Historic Advance for Canary Islands Weather Forecasting
The Canary Islands centre of the State Meteorological Agency (Aemet) has just received the first images from Tenerife’s new weather radar. The activation of this facility, situated at an altitude of 1,343 metres on the Cruz de Gala mountain in the Tenerife municipality of Buenavista del Norte, marks a historic advance that improves the accuracy of weather reports and warnings, particularly concerning rainfall and storms.
Ending a Quarter-Century Wait
It has been a long time coming—over 25 years of bureaucratic processes and construction works costing three million euros—but the second meteorological radar in the Canaries is finally operational. It joins the recently upgraded radar in Mogán, Gran Canaria. With the activation of the tower rising from a peak in the Teno Rural Park, Aemet has solved a serious forecasting problem: the Gran Canaria radar lacked coverage to the west of Tenerife (due to the obstacle of Mount Teide), the northwest of La Palma, and the west of El Hierro. This second electronic system in Tenerife gives Aemet maximum coverage across the entire Archipelago.
Precision and Early Warnings Enhanced
The director of the Western Canary Islands Meteorological Centre, Víctor Quintero, explains that “not only have we eliminated these blind spots in the province of Santa Cruz de Tenerife, but coverage at low altitudes has been expanded with this new radar and the technological improvements introduced in the one we already had in Gran Canaria.” What will these advances mean for weather predictions in the Canaries? Víctor Quintero details that “we can now monitor fronts bringing rain and storms with much greater precision and lead time, which sharpens our reports and warnings to the public.”
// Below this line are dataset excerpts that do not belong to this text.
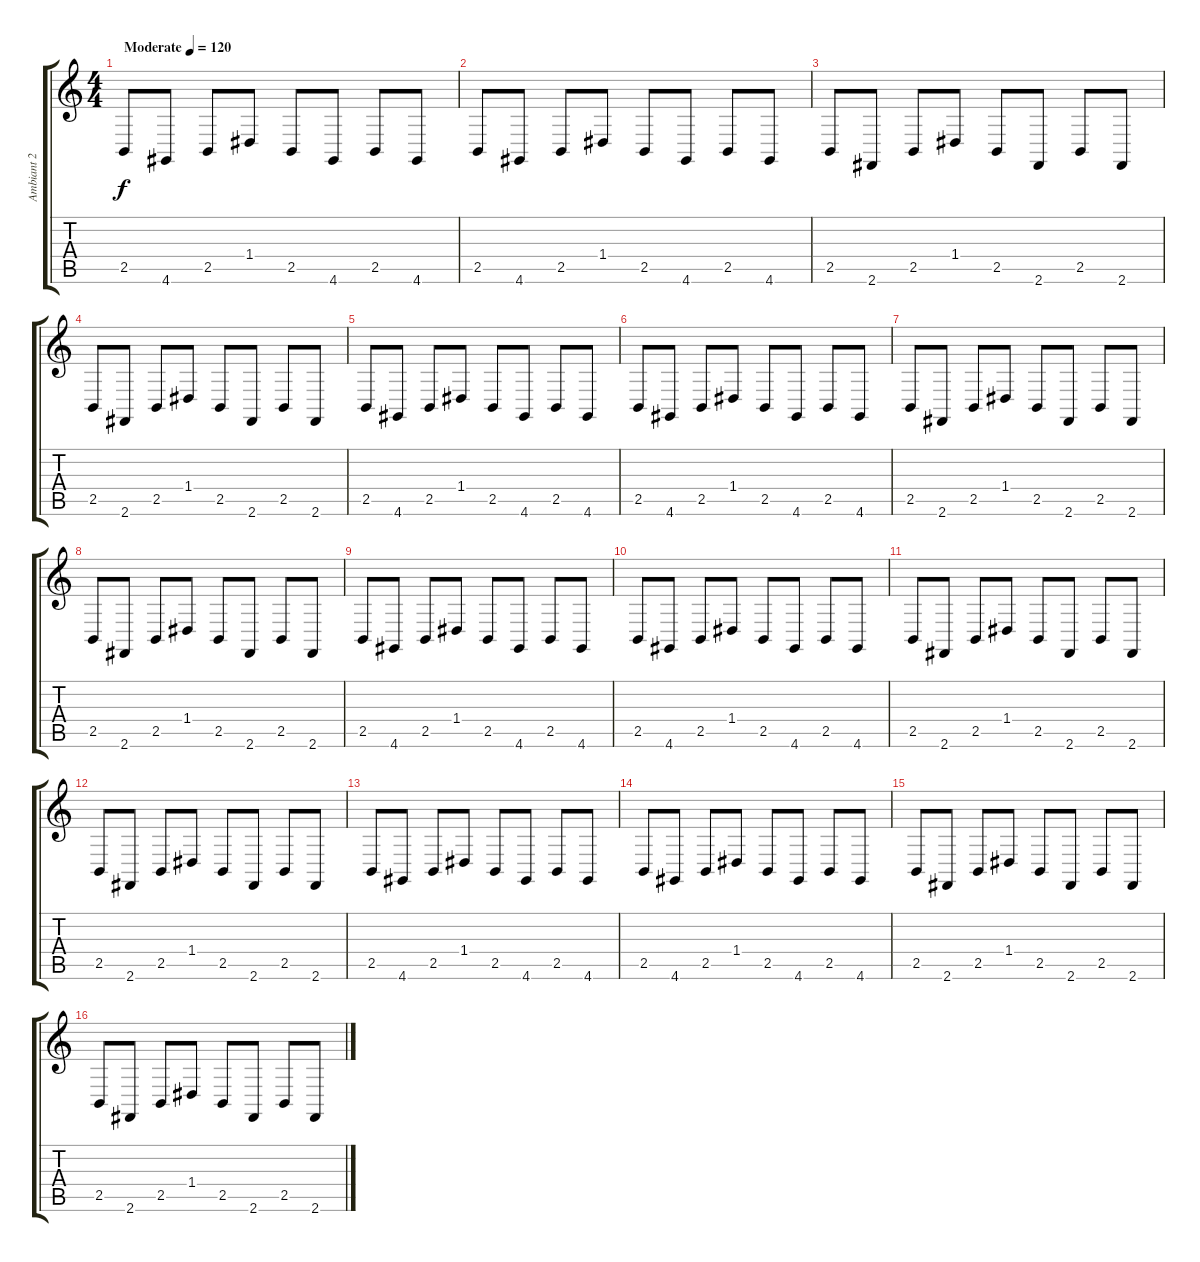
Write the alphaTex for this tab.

\track ("Ambiant 2" "Ambiant 2") {instrument fx1rain}
\staff {score tabs}
\tuning (E4 B3 G3 D3 A2 E2) {hide}
\ts (4 4)
\tempo (120 "Moderate")
\clef g2
\ks c
2.5.8{dy f instrument fx1rain} 4.6.8 2.5.8 1.4.8 2.5.8 4.6.8 2.5.8 4.6.8 |
2.5.8 4.6.8 2.5.8 1.4.8 2.5.8 4.6.8 2.5.8 4.6.8 |
2.5.8 2.6.8 2.5.8 1.4.8 2.5.8 2.6.8 2.5.8 2.6.8 |
2.5.8 2.6.8 2.5.8 1.4.8 2.5.8 2.6.8 2.5.8 2.6.8 |
2.5.8 4.6.8 2.5.8 1.4.8 2.5.8 4.6.8 2.5.8 4.6.8 |
2.5.8 4.6.8 2.5.8 1.4.8 2.5.8 4.6.8 2.5.8 4.6.8 |
2.5.8 2.6.8 2.5.8 1.4.8 2.5.8 2.6.8 2.5.8 2.6.8 |
2.5.8 2.6.8 2.5.8 1.4.8 2.5.8 2.6.8 2.5.8 2.6.8 |
2.5.8 4.6.8 2.5.8 1.4.8 2.5.8 4.6.8 2.5.8 4.6.8 |
2.5.8 4.6.8 2.5.8 1.4.8 2.5.8 4.6.8 2.5.8 4.6.8 |
2.5.8 2.6.8 2.5.8 1.4.8 2.5.8 2.6.8 2.5.8 2.6.8 |
2.5.8 2.6.8 2.5.8 1.4.8 2.5.8 2.6.8 2.5.8 2.6.8 |
2.5.8 4.6.8 2.5.8 1.4.8 2.5.8 4.6.8 2.5.8 4.6.8 |
2.5.8 4.6.8 2.5.8 1.4.8 2.5.8 4.6.8 2.5.8 4.6.8 |
2.5.8 2.6.8 2.5.8 1.4.8 2.5.8 2.6.8 2.5.8 2.6.8 |
2.5.8 2.6.8 2.5.8 1.4.8 2.5.8 2.6.8 2.5.8 2.6.8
“We have much more data for the short-term tracking of these precipitation systems, giving us more information to evaluate their development and anticipate, for example, the formation of storm cells or sudden changes.”
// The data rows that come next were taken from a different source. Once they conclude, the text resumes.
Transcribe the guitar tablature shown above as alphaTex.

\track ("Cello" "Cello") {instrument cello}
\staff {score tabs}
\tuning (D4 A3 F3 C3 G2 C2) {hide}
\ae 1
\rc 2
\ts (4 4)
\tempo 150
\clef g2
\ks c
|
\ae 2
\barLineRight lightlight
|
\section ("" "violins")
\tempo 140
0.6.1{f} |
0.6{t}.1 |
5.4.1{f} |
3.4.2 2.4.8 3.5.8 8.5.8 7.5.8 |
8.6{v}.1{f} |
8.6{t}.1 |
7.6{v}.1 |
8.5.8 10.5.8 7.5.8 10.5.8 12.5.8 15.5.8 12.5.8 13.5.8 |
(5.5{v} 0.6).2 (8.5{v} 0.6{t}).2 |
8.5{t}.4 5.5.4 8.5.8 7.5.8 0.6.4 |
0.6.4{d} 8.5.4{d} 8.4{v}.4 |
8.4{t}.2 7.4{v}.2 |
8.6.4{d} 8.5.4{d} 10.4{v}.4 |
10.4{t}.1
Technical Calibration Underway
Aemet received the certificate of completion for the construction of the Cruz de Gala radar last Wednesday. This officially marked the end of the construction work for this infrastructure. “We have already begun receiving images from Cruz de Gala,” confirmed Víctor Quintero, who clarified that calibration work is currently being carried out so that the radar will shortly reach its maximum level of operability.
Made of galvanised steel and measuring 5 metres in diameter by 21 metres in height, the tower rising in the middle of Cruz de Gala mountain—camouflaged in the landscape by its green colour—is already sending real-time photographs of fronts approaching the Islands.
A Project Plagued by Delays
The tower and radar project suffered continuous delays. In fact, the first time the need for a second radar in Tenerife, to complement the one at Pico de Los Moriscos in Gran Canaria, was raised was in 2000, 26 years ago. The now-defunct National Meteorological Institute, today called the State Meteorological Agency, warned at the start of this century of the need to install a second meteorological detection system in the northwest of Tenerife.
Aemet revived the plan in 2021 after it was paralysed in 2019 due to problems with the contracted company. Being in a protected natural area, the Teno Rural Park, the plan encountered obstacles beyond those related to the construction firm. These included the 2023 fire that ravaged the Corona Forestal, the increased cost of raw materials due to international factors like the Russian invasion of Ukraine, and complex procedures to obtain the necessary cutting-edge technology.
Dual-Purpose Tower with Cutting-Edge Technology
Aware of the importance of this new radar, Aemet and the Island Council (Cabildo) shifted into high gear in 2023. The new tower, the same green colour as a previous one demolished on the same spot, now operates not only as a radar but also as a surveillance post to monitor mountain safety and detect potential threats, primarily fires—the sole purpose of the old tower that was removed. This means Aemet shares its use with the island corporation, the administration with primary responsibility for controlling the island’s forests.
The new radar can determine the speed at which a storm is approaching and how long it will take to reach the Islands. It can also see what will happen within a 240-kilometre radius, which includes the entire province of Santa Cruz de Tenerife, and allows it to overcome the ‘shadow’ caused by Mount Teide on the Gran Canaria radar, which prevented detection of raindrops from storms approaching the islands from the northwest.
The technological improvement introduced in the two Canary Islands weather radars is based on dual polarisation, a technique that uses two orthogonal orientations (usually horizontal and vertical) to transmit or receive signals simultaneously, doubling data capacity and improving accuracy. It has been incorporated into these storm-chasing sentinels to distinguish types of precipitation. “We will now be able to tell if fronts are bringing rain, snow, or hail, in addition to other parameters that provide more complete information,” specifies the director of the Western Canary Islands Meteorological Centre.